Die Lösung aus der Provinz ist ein Tabubruch im Behördendeutschland - denn eigentlich sind für diese einzelnen Schritte viele verschiedene Stellen zuständig. Doch der baldige Zusammenschluss von Kreisen und kreisfreien Städten zur Städteregion Aachen hat bei den zuständigen Stellen Pioniergeist geweckt: „Mit dem Start der Städteregion möchten wir auch die Prozesse zu unseren Bürgerinnen und Bürgern neu abbilden und im Grunde eine neue Zusammenarbeit auf technischer Ebene anbieten“, sagt Dezernent Axel Hartmann.

Noch befindet sich das Projekt in der Entwicklungsphase. Bisher steht erst das Intranet für die Mitarbeiter. Hier findet sich jedoch schon die Unterteilung nach Lebenslagen, die auch das zukünftige Portal der Städteregion Aachen leichter bedienbar machen soll.
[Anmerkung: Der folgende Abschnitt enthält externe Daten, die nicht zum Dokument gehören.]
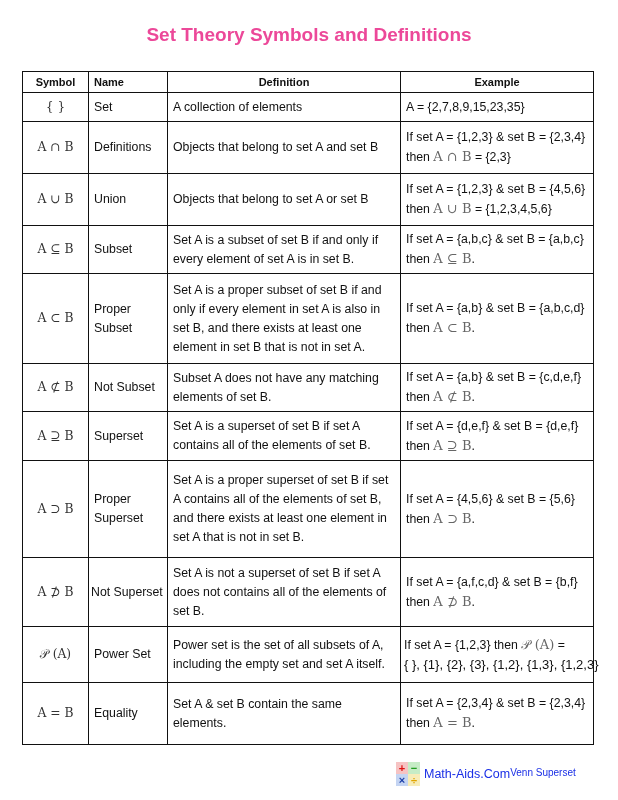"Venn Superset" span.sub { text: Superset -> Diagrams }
Und die nächsten Arbeitsschritte sind auch schon in Planung. „Im Oktober möchten wir einen Server zur Verfügung stellen, mit dem alle unsere Vordrucke zu Hause abgerufen werden können." So kann man sich mit allen Anträgen, die man stellen möchte, schon vorab beschäftigen und im Vorfeld Fragen abklären.

Gewöhnungsphase

Letztendlich sollen dann die Formulare auch im Internet ausgefüllt werden können. Bis dahin kann es aber noch etwas dauern. Eigentlich basiert alles auf Standardprodukten, meint Dieter Markgraf von IBM. "Aber das prozessorientierte Denken weg von den Ämtersilos braucht eben seine Zeit.“ Wenn die Mitarbeiter der neuen Städteregion die virtuelle Verwaltungsarbeit schnell meistern können sie vielleicht bald auch ihre Kollegen in anderen Städten und Kreisen überzeugen.